I remember this instance clearly, because I had to ask her to explain
"possess" in the context she was using it. Now, looking back,
I realize she was applying her own mental and emotional shortcomings
to my father. She was the one who wanted to possess.
All things were just possessions to her, just things to surround
herself with. She would prove just how little she valued her
children later, in several ways, particularly with myself and my
sister.
Her intentional
attempt to alienate me from my father was also the clearest sign
of her selfishness one could ever find. Because
of her anger toward my father, she was trying to destroy his relationship
with his children, just to hurt him. That her actions would
not only harm him, but the children as well, made no difference
to her. And it is in this lack of human capacity to care about
anything or anyone beyond herself and her petty desires that characterize her life.
Additional lies
she would tell were that my father didn't care enough about me to
come to my baseball practices, that he wouldn't buy us food, wouldn't
buy us clothes. These are ridiculous lies she told to gain
sympathy. The fact that my baseball practices were held during his
work hours didn't mean anything to her. I never once remembered
not having a decent meal, not having decent clothes, until
years later when she was the sole "provider" (if you call spending
a welfare check providing).

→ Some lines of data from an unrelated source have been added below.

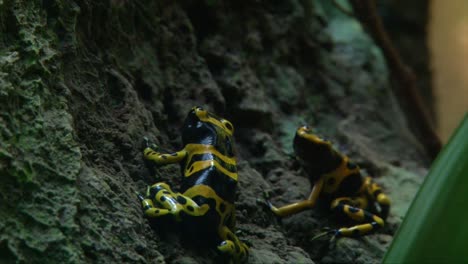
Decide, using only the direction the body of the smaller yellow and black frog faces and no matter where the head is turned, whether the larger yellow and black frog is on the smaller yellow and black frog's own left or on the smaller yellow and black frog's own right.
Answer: on the smaller yellow and black frog's own left

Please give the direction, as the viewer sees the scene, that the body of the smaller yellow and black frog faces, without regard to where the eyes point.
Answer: to the viewer's left

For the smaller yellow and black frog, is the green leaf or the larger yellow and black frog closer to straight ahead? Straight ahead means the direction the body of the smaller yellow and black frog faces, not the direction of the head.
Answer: the larger yellow and black frog

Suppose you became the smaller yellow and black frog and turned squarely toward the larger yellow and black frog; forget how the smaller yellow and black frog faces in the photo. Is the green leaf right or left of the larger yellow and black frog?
left

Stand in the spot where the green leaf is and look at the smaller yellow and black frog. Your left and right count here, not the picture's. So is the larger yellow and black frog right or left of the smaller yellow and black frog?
left
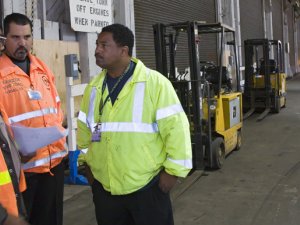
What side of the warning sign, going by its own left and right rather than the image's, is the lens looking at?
front

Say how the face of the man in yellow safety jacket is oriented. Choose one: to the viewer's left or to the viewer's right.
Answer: to the viewer's left

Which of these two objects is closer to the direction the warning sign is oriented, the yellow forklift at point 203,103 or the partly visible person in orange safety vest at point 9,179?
the partly visible person in orange safety vest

The fact that my father was working
full time at a newspaper, plus an additional part time job from
5 am to 8am, plus working as a volunteer firefighter, didn't make
a difference. That he did all this to try and support his
family made no difference. What apparently did was that she
had to get a part time job. A job that meant she had to drive around
Orange County for a few hours each morning, instead of spending
her time at home. This was his sin. And for that sin she would
try to convince his son that his father didn't care.
Another thing
I remember with clarity during that time was that although my father
didn't make it to afternoon baseball practices, he did spend a considerable
amount of time with me on weekends and when he was home in the evenings. We were always going somewhere
or doing something as a family. Or he was reading to me on the couch. Or taking me with him on errands, letting me shift the car or sit on his lap and drive (something you could do in a quiet neighborhood back then without fear of a ticket). And that's what mattered
to him. During that same time, I remember that days
home with my mother were empty, except for the fear of beatings,
which could come at any time for any reason. There was no
way to avoid it. As with many physical abusers, the same thing
that got me beaten one day would be ignored the next. And
never did she spend any "quality time" with me.
What Jean did
do was entertain a lot of guests. And oddly, I remember that
many of them were young and male, and many times she would put me
down for a nap while they "chatted". I still remember my brother
being in his crib when this began, so I must have been only five
or six. That pattern with entertaining young men never changed either.